Previously we found a partial match between our query and the unitigs from sample DRR272392 located in /ifb/data/public/teachdata/ebame/kmindex/SRA_VIRAL/DRR272392.unitigs.fa.

This was show in output/reg_index_VRL.json, line DRR272392": 0.4666666666666667,

We are now going to find which unitigs from DRR272392 matched the query:

back_to_sequences --in-kmers query.fa --in-sequences /ifb/data/public/teachdata/ebame/kmindex/SRA_VIRAL/DRR272392.unitigs.fa --out-sequences out_DRR272392_queried.fa --out-kmers out_DRR272392_queried_kmers.txt -m 5

Question30: What are the two created files, what do they contain?


  • file out_DRR272392_queried.fa shows the unitigs from DRR272392.unitigs.fa that contain at least 5 k-mers from our query.
  • file out_DRR272392_queried_kmers.txt shows the kmers from our query and their abundance in the contigs (here only 0 or 1 as this are unitigs)
    • in this file we see that only 7 over 40 kmers are in DRR272392.unitigs.fa. This is not 46% as output by kmindex. We are here facing some false positives from kmindex. In case you don't know what to do this weekend, you may try to re-build the index with a lower FP rate (say 0.1%).
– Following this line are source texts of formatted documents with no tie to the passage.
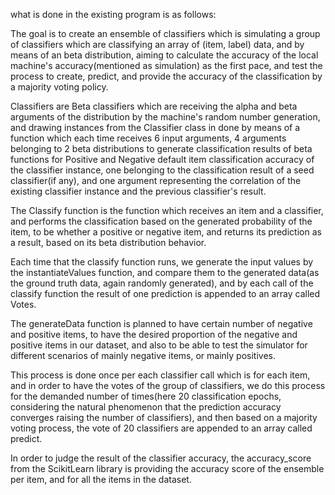 what is done in the existing program is as follows:

The goal is to create an ensemble of classifiers which is simulating a group of classifiers which are classifying an array of (item, label) data, and by means of an beta distribution, aiming to calculate the accuracy of the local machine's accuracy(mentioned as simulation) as the first pace, and test the process to create, predict, and provide the accuracy of the classification by a majority voting policy.

Classifiers are Beta classifiers which are receiving the alpha and beta arguments of the distribution by the machine's random number generation, and drawing instances from the Classifier class in done by means of a function which each time receives 6 input arguments, 4 arguments belonging to 2 beta distributions to generate classification results of beta functions for Positive and Negative default item classification accuracy of the classifier instance, one belonging to the classification result of a seed classifier(if any), and one argument representing the correlation of the existing classifier instance and the previous classifier's result.

The Classify function is the function which receives an item and a classifier, and performs the classification based on the generated probability of the item, to be whether a positive or negative item, and returns its prediction as a result, based on its beta distribution behavior.

Each time that the classify function runs, we generate the input values by the instantiateValues function, and compare them to the generated data(as the ground truth data, again randomly generated), and by each call of the classify function the result of one prediction is appended to an array called Votes.

The generateData function is planned to have certain number of negative and positive items, to have the desired proportion of the negative and positive items in our dataset, and also to be able to test the simulator for different scenarios of mainly negative items, or mainly positives.

This process is done once per each classifier call which is for each item, and in order to have the votes of the group of classifiers, we do this process for the demanded number of times(here 20 classification epochs, considering the natural phenomenon that the prediction accuracy converges raising the number of classifiers), and then based on a majority voting process, the vote of 20 classifiers are appended to an array called predict.

In order to judge the result of the classifier accuracy, the accuracy_score from the ScikitLearn library is providing the accuracy score of the ensemble per item, and for all the items in the dataset.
Question31: Check the possible options of b2s, enabling to obtain more "pseudo-mapping" information.


  • adding the --output-kmer-positions,the out_DRR272392_queried_kmers.txt does not show anymore the number of occurrences of k-mers from the query in the DRR272392.unitigs.fa, but instead it shows their occurrences positions in this file (and their orientation)
  • adding the --output-mapping-positions, the out_DRR272392_queried.fa also shows the position of kmers from the query in unitigs from DRR272392.unitigs.fa that contain at least 5 k-mers from our query.